Em uma parede do salão da escola está enquadrada a bela foto da mousseline de batata baroa que ilustra esta coluna. E cuja receita encerro nossa conversa desta semana. Além deste, na lista de pratos criados por Laurent em sua trajetória de trinta anos de Brasil consta também o canard à la sauce exotique, que nada mais é do que uma versão do pato no tucupi com técnica francesa. Tinha nome estrangeiro porque na época havia um certo preconceito com os ingredientes brasileiros.
Laurent também usou milho verde para fazer uma massa de nhoque, fez rabada ao molho de jabuticaba e criou uma tarte tatin de caju, versão da torta francesa de maçã caramelizada. Sucesso entre os conhecedores da época foi o molho Iemanjá, em que os ingredientes da moqueca vinham emulsionados. E também a royalle de ouriço com emulsão de coentro.
Sem dúvida, Laurent foi e continua sendo fundamental na evolução da gastronomia no Brasil. E conta com inúmeros profissionais de renome formados por ele atuando no mercado. O primeiro estágio do prodígio Rodrigo Oliveira, do sertanejo Mocotó, por exemplo, foi feito com ele. “A formação representa um acompanhamento dos indivíduos, um trabalho cotidiano”, diz Laurent. “Se há um legado maravilhoso que vou deixar, além da escola, é o de colocar no mercado rapazes que ajudam a enriquecer a gastronomia nacional”, diz.
A mousseline de batata baroa
A mousseline de batata baroa (ou mandioquinha) foi criada na época em que o chef trabalhava no restaurante Le Saint Honoré, no hotel Méridien, no Rio de Janeiro, no início da década de 1980. A inspiração aconteceu depois de um jantar oferecido por um funcionário seu, em Nova Iguaçu. Este lhe serviu um purê de mandioquinha e Laurent apreciou muito o sabor. Paralelamente, o grande chef Joel Robuchon havia desenvolvido seu famoso purê de batata, levíssimo, que fazia muito sucesso. Laurent teve então a idéia de fazer um delicado purê com a bem brasileira mandioquinha. Misturou o tubérculo com creme de leite, leite e manteiga, para obter a textura de mousseline. Na consistência de um purê muito leve.
Finalizou a levíssima preparação cobrindo-a com um pouco de caviar. A invenção acabou virando guarnição de muitos pratos.

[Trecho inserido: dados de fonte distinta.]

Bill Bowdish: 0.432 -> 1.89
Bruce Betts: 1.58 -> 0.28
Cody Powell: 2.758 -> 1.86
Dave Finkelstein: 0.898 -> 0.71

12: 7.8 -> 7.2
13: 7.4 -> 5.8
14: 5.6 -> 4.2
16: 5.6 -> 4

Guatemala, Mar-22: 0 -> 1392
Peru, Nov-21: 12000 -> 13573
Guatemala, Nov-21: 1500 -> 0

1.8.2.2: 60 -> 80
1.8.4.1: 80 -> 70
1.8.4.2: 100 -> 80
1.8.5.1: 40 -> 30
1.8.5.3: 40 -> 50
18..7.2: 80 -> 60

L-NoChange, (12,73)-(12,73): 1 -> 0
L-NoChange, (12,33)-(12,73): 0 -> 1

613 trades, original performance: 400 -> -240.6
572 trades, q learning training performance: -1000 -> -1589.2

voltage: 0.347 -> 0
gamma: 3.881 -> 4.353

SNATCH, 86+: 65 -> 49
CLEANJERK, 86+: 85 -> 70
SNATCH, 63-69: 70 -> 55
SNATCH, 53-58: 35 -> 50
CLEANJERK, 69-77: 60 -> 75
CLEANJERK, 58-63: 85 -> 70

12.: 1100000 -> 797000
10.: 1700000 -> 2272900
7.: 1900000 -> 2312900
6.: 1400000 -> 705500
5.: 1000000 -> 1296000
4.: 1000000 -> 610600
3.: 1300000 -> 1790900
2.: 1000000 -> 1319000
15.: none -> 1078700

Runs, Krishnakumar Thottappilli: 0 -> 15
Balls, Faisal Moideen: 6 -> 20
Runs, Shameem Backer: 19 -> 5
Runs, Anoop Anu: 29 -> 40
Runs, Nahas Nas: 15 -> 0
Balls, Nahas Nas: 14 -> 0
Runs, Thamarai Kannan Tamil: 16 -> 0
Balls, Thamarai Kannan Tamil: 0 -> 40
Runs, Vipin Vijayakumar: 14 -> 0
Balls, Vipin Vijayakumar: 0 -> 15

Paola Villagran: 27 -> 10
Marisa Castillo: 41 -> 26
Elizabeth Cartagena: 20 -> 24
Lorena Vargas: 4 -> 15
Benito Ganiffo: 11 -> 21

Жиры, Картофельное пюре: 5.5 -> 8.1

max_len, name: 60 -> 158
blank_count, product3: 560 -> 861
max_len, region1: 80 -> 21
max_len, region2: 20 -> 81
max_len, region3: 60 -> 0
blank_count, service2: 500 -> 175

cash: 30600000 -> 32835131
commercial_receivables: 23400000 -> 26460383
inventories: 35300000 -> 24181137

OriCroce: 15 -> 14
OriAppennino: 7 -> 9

A famosa panelinha de prata, usada para servir, foi incorporada um pouco depois, em 1986, em seu restaurante na capital carioca. “Encontrei-a num antiquário no Rio”.
Receita
Mousseline de mandioquinha
Receita: Laurent Suaudeau, da Escola das Artes Culinárias Laurent
Rendimento: 4 porções
250g mandioquinha
250ml creme de leite
250ml leite
Noz moscada o quanto baste
40g manteiga
Sal e pimenta-do-reino o quanto baste
40g caviar ou ovas (opcional)
Modo de fazer
1. Lave e descasque as mandioquinhas.
2. Cozinhe em água fervente com sal.
3. Escorra-as e passe por uma peneira.
4. Numa panela, coloque o creme de leite e o leite temperado com sal, pimenta e noz moscada. Leve ao fogo até ferver.
5. Tire do fogo a vá juntando aos poucos a mandioquinha amassada, batendo com um mix até obter a consistência de uma mousseline (um purê de batata bem leve).
6. Por último, junte a manteiga.
Finalização
Disponha a mousseline em tijelinhas individuais e, se desejar, decore com caviar ao centro ou ovas de algum peixe de sua preferência. Vai bem, por exemplo, com ovas de salmão.